→ Exercise details
Starting at the top of the records below, write out each line exactly as it stands, stopping after the line with "265 399 2.09"; exclude the pictures.

→ Records for this exercise
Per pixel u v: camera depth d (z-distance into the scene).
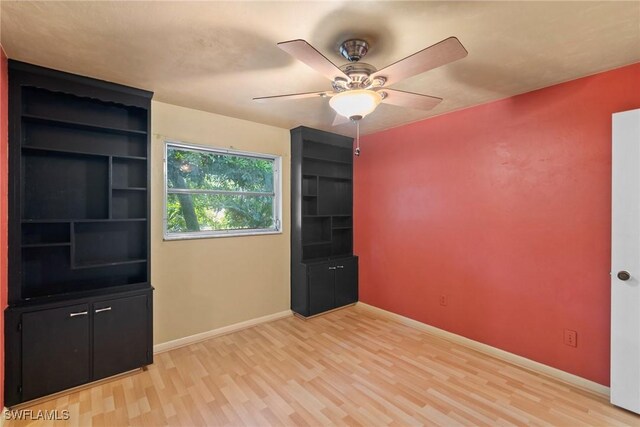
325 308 3.79
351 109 1.66
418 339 3.08
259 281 3.51
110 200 2.41
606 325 2.15
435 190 3.20
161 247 2.84
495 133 2.72
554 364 2.39
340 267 3.95
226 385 2.26
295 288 3.75
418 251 3.37
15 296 2.02
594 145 2.19
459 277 3.00
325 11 1.48
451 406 2.02
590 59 1.96
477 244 2.87
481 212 2.83
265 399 2.09
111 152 2.57
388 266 3.71
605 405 2.03
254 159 3.55
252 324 3.43
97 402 2.06
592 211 2.20
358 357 2.69
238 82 2.34
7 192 1.99
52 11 1.48
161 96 2.65
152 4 1.44
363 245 4.06
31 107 2.25
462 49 1.32
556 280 2.38
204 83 2.37
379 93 1.79
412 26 1.60
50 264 2.33
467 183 2.94
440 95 2.58
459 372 2.45
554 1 1.40
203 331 3.07
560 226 2.36
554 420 1.88
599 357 2.18
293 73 2.19
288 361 2.62
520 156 2.57
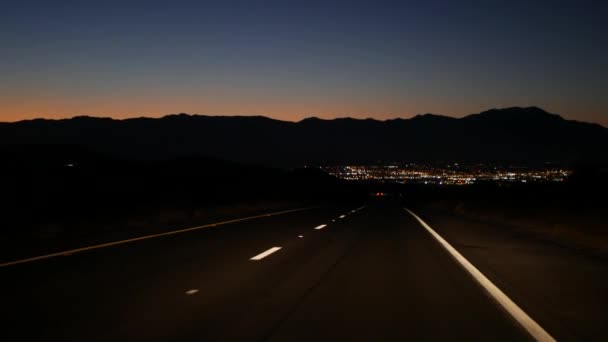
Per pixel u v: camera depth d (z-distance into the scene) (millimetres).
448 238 20297
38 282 10789
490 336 7430
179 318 8180
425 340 7254
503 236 21141
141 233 20828
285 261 14008
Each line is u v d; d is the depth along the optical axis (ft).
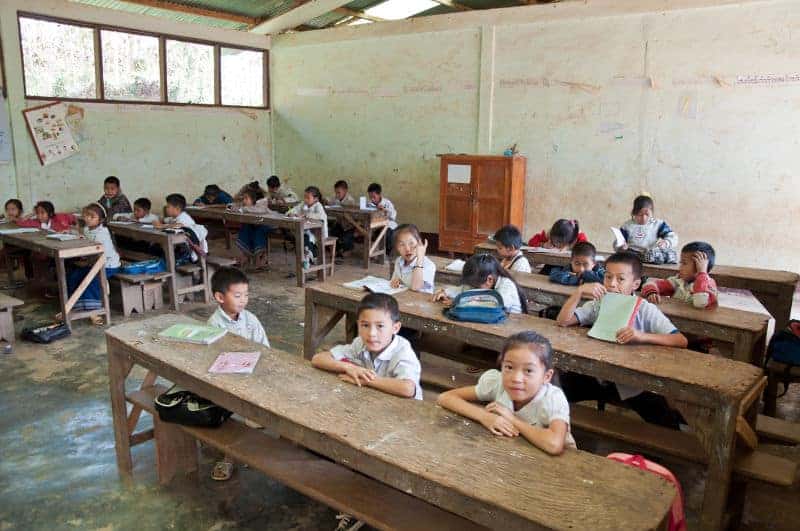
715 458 7.30
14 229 18.98
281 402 6.71
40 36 24.53
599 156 24.07
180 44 29.17
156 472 9.37
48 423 10.93
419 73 28.02
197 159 30.66
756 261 21.72
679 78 22.06
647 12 22.22
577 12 23.57
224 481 9.12
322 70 31.12
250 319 10.13
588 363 8.07
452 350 11.91
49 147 25.21
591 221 24.67
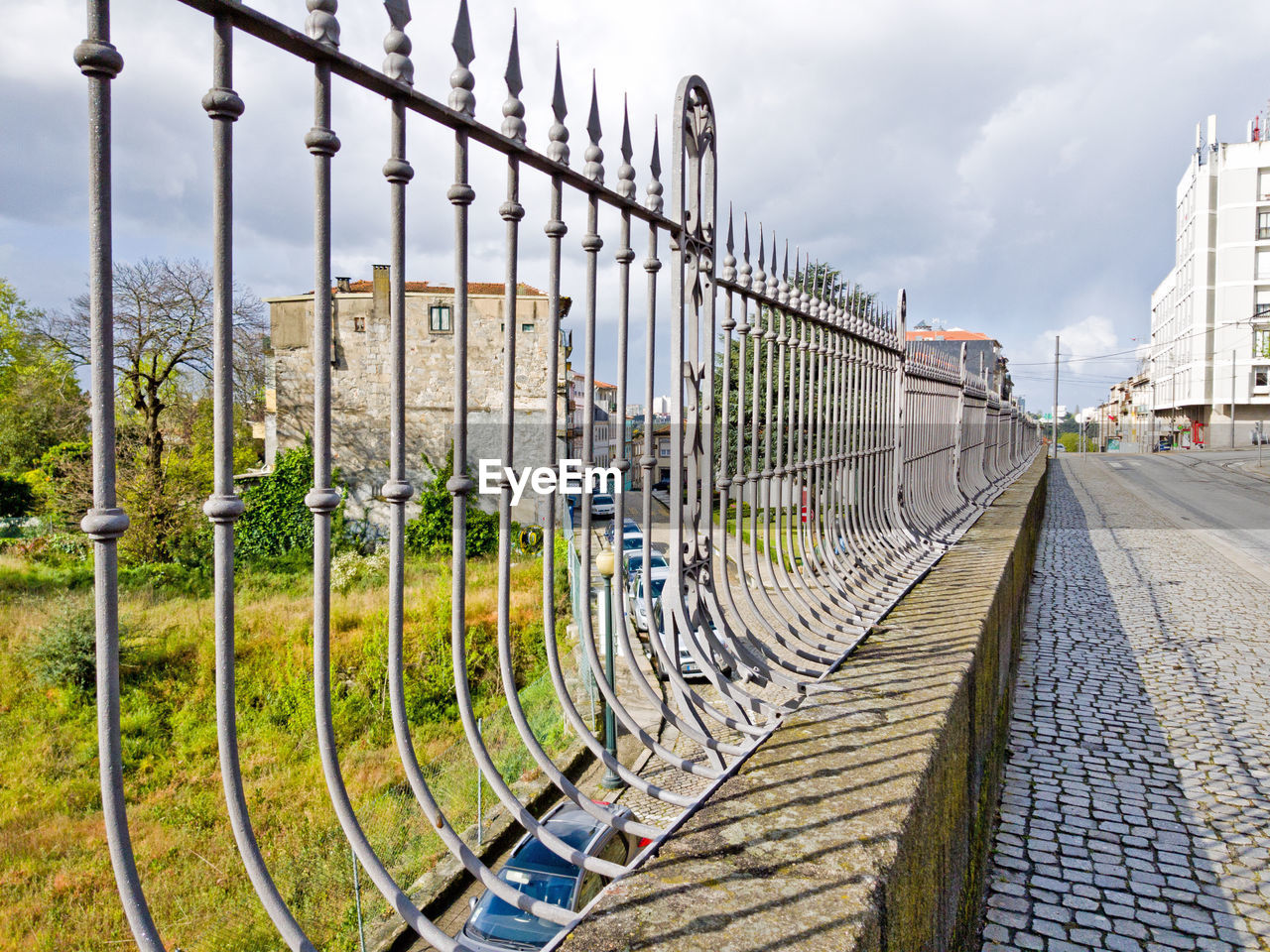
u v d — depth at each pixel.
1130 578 12.22
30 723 11.59
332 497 1.20
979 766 3.54
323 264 1.17
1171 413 69.12
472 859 1.39
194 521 20.31
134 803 9.59
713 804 1.74
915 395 6.45
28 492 26.47
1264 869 4.18
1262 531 17.83
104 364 0.91
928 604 3.97
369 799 8.52
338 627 13.23
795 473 3.62
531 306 23.06
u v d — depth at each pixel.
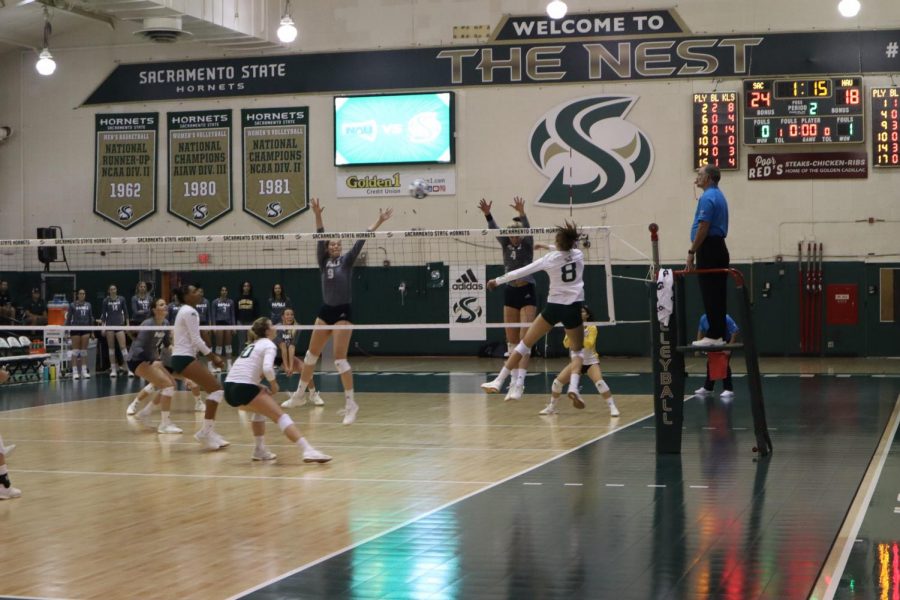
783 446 11.02
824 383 18.23
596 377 14.13
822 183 24.16
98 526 7.56
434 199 26.05
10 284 27.16
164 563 6.43
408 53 26.03
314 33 26.48
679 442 10.60
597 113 25.22
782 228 24.34
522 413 14.73
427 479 9.42
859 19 23.95
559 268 11.84
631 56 25.05
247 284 25.66
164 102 27.33
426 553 6.58
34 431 13.23
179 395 18.28
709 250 10.44
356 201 26.39
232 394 10.54
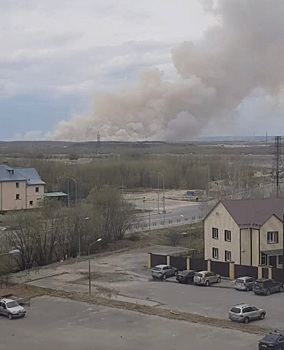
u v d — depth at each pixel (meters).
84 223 77.81
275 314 45.34
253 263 63.12
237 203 65.94
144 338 39.66
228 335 39.84
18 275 63.41
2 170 114.56
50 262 73.19
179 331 41.12
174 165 186.62
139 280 59.72
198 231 91.50
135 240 85.38
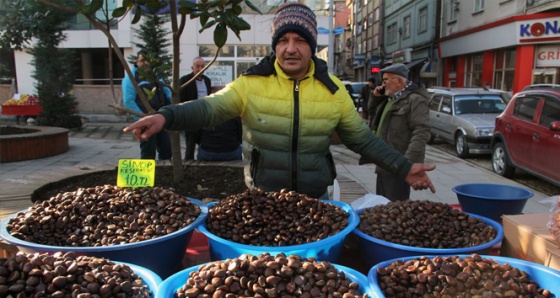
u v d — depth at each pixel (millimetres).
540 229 1735
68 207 1906
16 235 1703
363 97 12312
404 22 26734
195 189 3674
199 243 2170
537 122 6488
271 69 2090
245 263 1357
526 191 2664
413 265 1484
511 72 15812
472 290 1372
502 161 7457
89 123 14336
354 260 2053
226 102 2008
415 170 2100
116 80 17219
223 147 4703
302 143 2125
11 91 16406
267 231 1785
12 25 6637
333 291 1319
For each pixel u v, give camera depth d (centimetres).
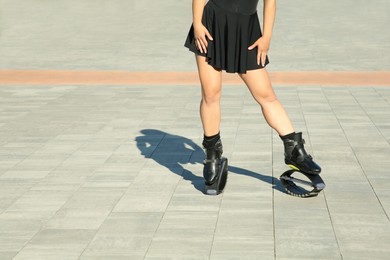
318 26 1952
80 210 505
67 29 1944
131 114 863
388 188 545
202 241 437
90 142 719
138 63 1323
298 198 523
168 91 1031
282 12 2383
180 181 574
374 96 966
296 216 482
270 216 482
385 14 2250
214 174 532
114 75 1191
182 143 708
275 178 577
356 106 892
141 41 1670
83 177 591
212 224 468
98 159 650
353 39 1659
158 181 575
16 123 821
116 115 859
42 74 1212
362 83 1078
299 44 1584
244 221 473
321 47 1528
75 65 1309
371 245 428
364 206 503
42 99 982
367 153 653
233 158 642
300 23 2039
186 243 434
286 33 1803
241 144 695
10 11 2491
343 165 613
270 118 525
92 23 2097
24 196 542
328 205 505
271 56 1401
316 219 476
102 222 478
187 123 804
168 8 2570
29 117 856
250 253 416
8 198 537
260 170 601
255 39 509
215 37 508
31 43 1661
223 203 514
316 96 971
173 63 1314
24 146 707
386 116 826
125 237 448
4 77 1185
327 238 440
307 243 432
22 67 1295
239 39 505
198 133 752
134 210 502
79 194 544
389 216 481
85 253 422
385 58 1347
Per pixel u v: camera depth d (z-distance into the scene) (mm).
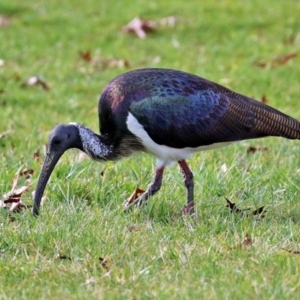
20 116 17969
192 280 9977
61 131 12414
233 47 22781
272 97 19156
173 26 24422
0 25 24750
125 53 22656
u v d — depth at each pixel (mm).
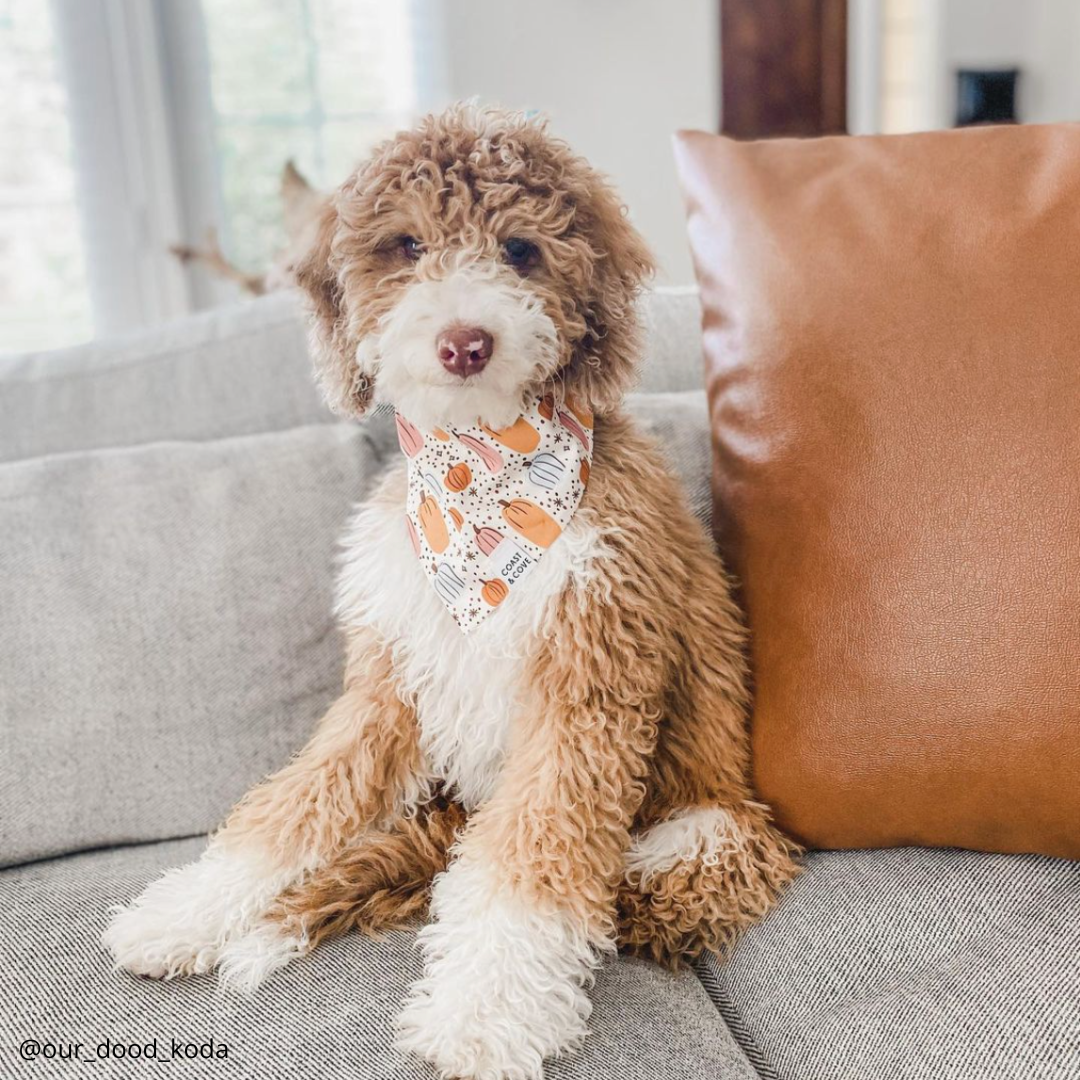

→ Exercise answer
Per pixel u v: camera depth d (z-distance into the scene).
325 308 3.79
351 109 1.66
418 339 3.08
259 281 3.51
110 200 2.41
606 325 2.15
435 190 3.20
161 247 2.84
495 133 2.72
554 364 2.39
340 267 3.95
226 385 2.26
295 288 3.75
418 251 3.37
15 296 2.02
594 145 2.19
459 277 3.00
325 11 1.48
451 406 2.02
590 59 1.96
477 244 2.87
481 212 2.83
265 399 2.09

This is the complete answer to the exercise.